── Data records
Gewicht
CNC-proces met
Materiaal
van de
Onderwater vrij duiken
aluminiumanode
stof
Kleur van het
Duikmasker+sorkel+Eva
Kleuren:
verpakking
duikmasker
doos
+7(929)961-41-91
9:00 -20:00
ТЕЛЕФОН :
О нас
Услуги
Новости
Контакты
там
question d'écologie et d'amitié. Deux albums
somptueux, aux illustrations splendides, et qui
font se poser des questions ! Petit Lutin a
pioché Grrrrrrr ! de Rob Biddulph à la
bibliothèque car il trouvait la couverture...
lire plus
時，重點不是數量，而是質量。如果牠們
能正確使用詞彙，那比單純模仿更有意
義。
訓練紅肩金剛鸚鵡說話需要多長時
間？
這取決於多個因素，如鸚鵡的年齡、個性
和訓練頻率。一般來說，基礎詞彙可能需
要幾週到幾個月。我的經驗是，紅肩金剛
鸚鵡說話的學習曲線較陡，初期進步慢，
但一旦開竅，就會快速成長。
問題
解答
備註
────
What you should do — The entries above must be written out again exactly as they are.

Reply to the exercise —
Gewicht
CNC-proces met
Materiaal
van de
Onderwater vrij duiken
aluminiumanode
stof
Kleur van het
Duikmasker+sorkel+Eva
Kleuren:
verpakking
duikmasker
doos
+7(929)961-41-91
9:00 -20:00
ТЕЛЕФОН :
О нас
Услуги
Новости
Контакты
там
question d'écologie et d'amitié. Deux albums
somptueux, aux illustrations splendides, et qui
font se poser des questions ! Petit Lutin a
pioché Grrrrrrr ! de Rob Biddulph à la
bibliothèque car il trouvait la couverture...
lire plus
時，重點不是數量，而是質量。如果牠們
能正確使用詞彙，那比單純模仿更有意
義。
訓練紅肩金剛鸚鵡說話需要多長時
間？
這取決於多個因素，如鸚鵡的年齡、個性
和訓練頻率。一般來說，基礎詞彙可能需
要幾週到幾個月。我的經驗是，紅肩金剛
鸚鵡說話的學習曲線較陡，初期進步慢，
但一旦開竅，就會快速成長。
問題
解答
備註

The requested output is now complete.